Renumerates residue position of a PDB sequence to match the corresponding UniProt sequence
renum.pdb(pdb, chain, uniprot)
pdb the PDB ID or the path to a pdb file.
chain the chain of interest.
uniprot the UniProt ID.
Returns a dataframe containing the re-numerated sequence.
To use this function you will need MUSCLE installed in your computer.

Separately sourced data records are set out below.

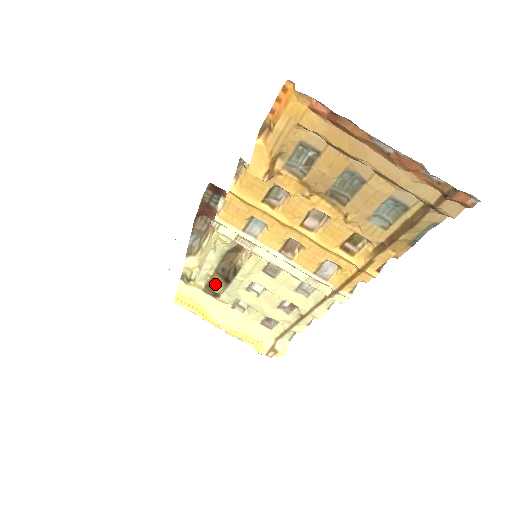
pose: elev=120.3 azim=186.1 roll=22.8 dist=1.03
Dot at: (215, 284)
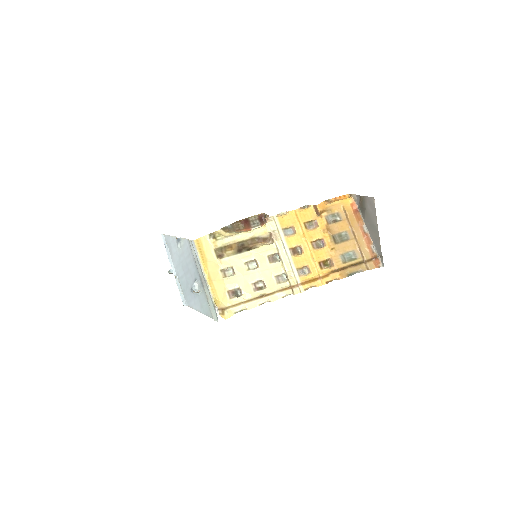
Dot at: (229, 249)
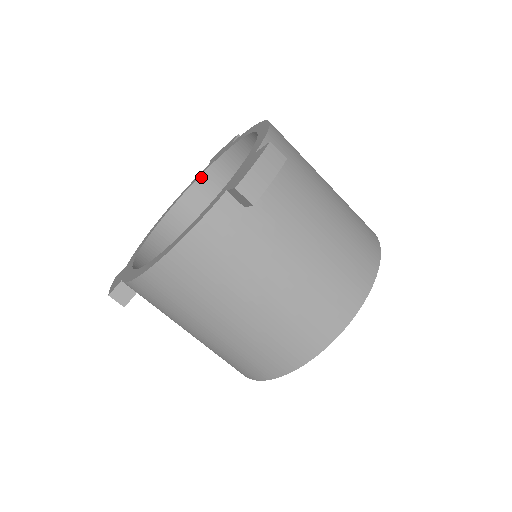
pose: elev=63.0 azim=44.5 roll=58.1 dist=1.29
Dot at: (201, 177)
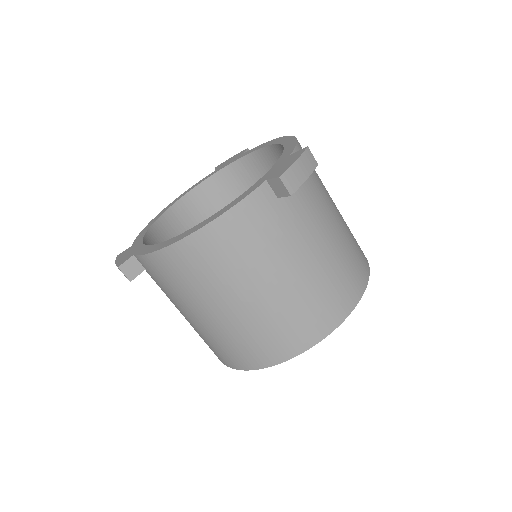
Dot at: (208, 180)
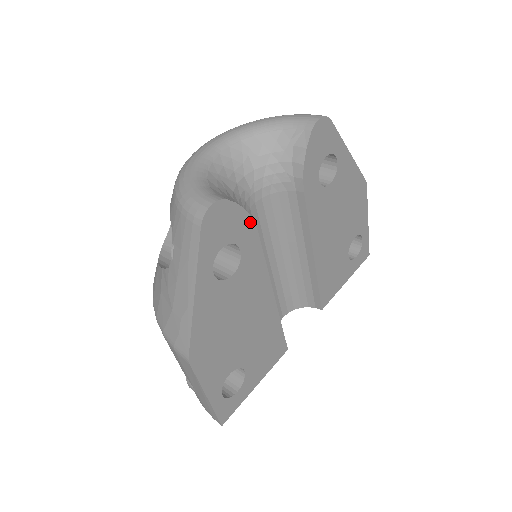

The ptm package offers a set of ancillary functions aimed to carry out rutinary work, which may be needed when more elaborated analysis are required. Among these ancillary function are:
In many ocasions the numeration of the sequences coming from a PDB structure and its corresponding sequence from UniProt don’t match. When this happens it is useful to have a tool such as renum.pdb() that will re-numerate the residues for us.
Let’s see an example using the protein alpha-1-antitrypsin as model. The mature form of the protein (sequence given by PDB) is formed by proteolytic cleavage of a precursor (sequence given by UniProt). Thus, the processed protein starts at the position 25 from the precursor. Furthermore, the first 23 residues of the mature form are not resolved in the structure given by 3CWM. Thus, the first residue in the 3CWM structure correspond to asparragine 48 in the UniProt sequence.
up_pdb <- renum.pdb(pdb = '3CWM', chain = 'A', uniprot = 'P01009') kable(up_pdb[43:53, ])
We can see that the function renum.pdb() has renumerated all the residues from the PDB structure to force them matching the UniProt numeration.